[ACNS] The Archbishop of Uganda, Stanley Ntagali, has called on Christians to observe next week’s observance of martyred Archbishop Janani Luwum – for the first time a public holiday in Uganda – as a day of prayer for the national elections which take place two days later.
Archbishop Janani Luwum was the third Archbishop of the Church of Uganda, Rwanda, Burundi, and Boga-Zaire. On 16 February 1977 he was arrested on false charges by former President Idi Amin and was shot and killed later that day in an attempt to silence religious leaders who challenged Amin on a number of issues.
“Archbishop Luwum’s assassination is considered a turning point in Uganda’s history,” a spokesman for the Province said. “For the international community, a line had been crossed and they were jolted into an awareness that Amin and his regime had to go. It set the stage for the Tanzanian-led campaign that removed Amin from power two years later.”
Luwum is commemorated as a martyr in many parts of the Anglican Communion on 17 February each year. A Martyrs Chapel at Canterbury Cathedral was dedicated to him; and in 1998 a statue of Janani Luwum was unveiled outside Westminster Abbey. The anniversary of Luwum’s assassination has also long been commemorated in Uganda. Last year, at the first internationally focused commemoration, Archbishop Ntagali asked the government to declare 16 February a public holiday in honour of Archbishop Luwum, which they have done.
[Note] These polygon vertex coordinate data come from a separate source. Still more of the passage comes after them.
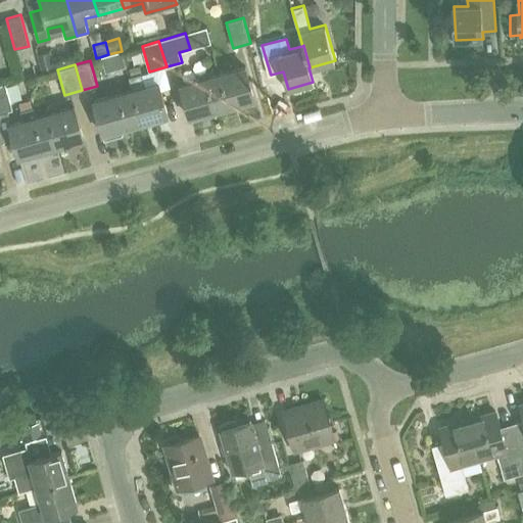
[(218,108),(255,97),(246,65),(220,73),(226,91),(212,94),(218,108)]
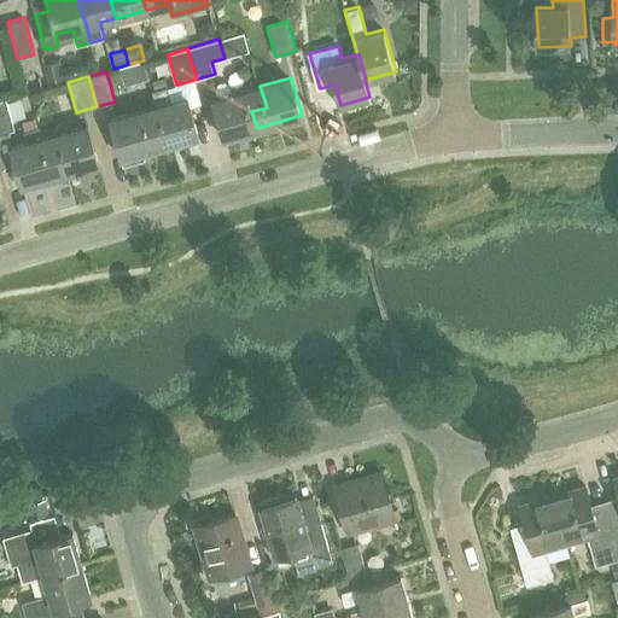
[(225,136),(257,128),(251,111),(267,108),(260,86),(214,99),(225,136)]
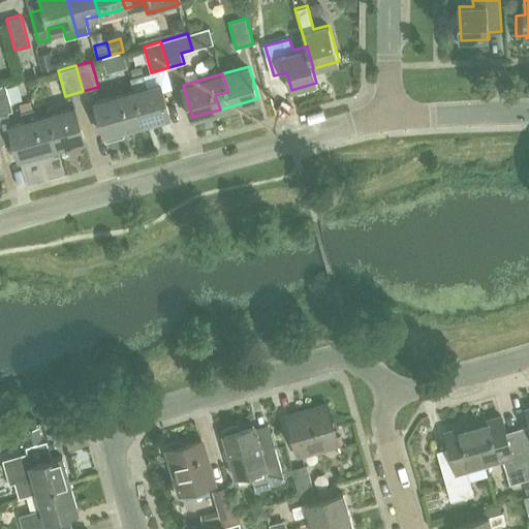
[(127,111),(131,126),(169,115),(160,83),(147,86),(144,74),(130,78),(134,90),(139,107),(127,111)]
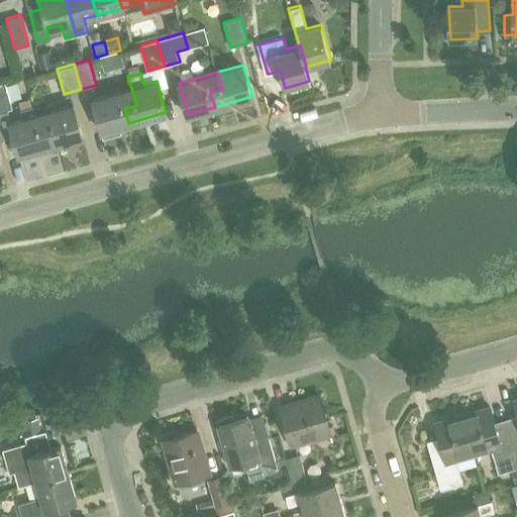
[(102,130),(128,123),(124,108),(136,105),(131,88),(127,76),(130,88),(94,98),(102,130)]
Now, Archbishop Ntagali is calling on all Christians to observe the new public holiday as a day of prayer for the national elections. The country will vote on 18 February in presidential, parliamentary and local ballots.
Churches around the country will hold special services on next Tuesday. Archbishop Ntagali will preach at a special service in Luwum’s birth-village, Mucwini in the Kitgum District. President Yoweri Museveni has been invited as guest of honour.
“Our theme is ‘Jesus our Peace,’” Archbishop Ntagali said. “It is taken from Ephesians 2:14, which says, ‘For [Jesus] himself is our peace, who has made the two groups one and has destroyed the barrier, the dividing wall of hostility.’
“I thank God that we have the opportunity two days before casting our ballot to slow down, pause, and remember the cause of ‘God and my country’ for which Archbishop Janani Luwum died.
“We need this reminder of the bigger issues before us of harmony and truth, unity and respect for one another, and a non-violent and peaceful Uganda. This is what Archbishop Janani Luwum demonstrated in his life.”
Christians throughout Uganda are being urged to make a pilgrimage to Mucwini on Tuesday to join the commemoration. Those unable to attend are being asked to attend observances in local churches.
Archbishop Janani Luwum was martyred on 16 February 1977.
Photo: Church of Uganda
“Whether at church or at home with your family, this year’s commemoration of Archbishop Janani Luwum will focus on one thing that was close to his heart – a non-violent and peaceful Uganda, and a Uganda that respects the life and dignity of every person,” a provincial spokesman said.
“Archbishop Janani Luwum served as Archbishop during Idi Amin’s Presidency. He, along with other religious leaders, appealed to Amin to stop the killings of innocent people, to govern the country with justice, and to respect the authority entrusted to them by God. In return, Archbishop Janani Luwum was accused of treason, arrested, and assassinated.
“Because of his Christian convictions in confronting oppressive powers and his refusal to recant his appeal for life and justice for the people of Uganda, he was killed. Not only was his life a witness and testimony to the Gospel and the power of Jesus Christ, but his death was also such a witness. Because of that, he is considered a martyr.”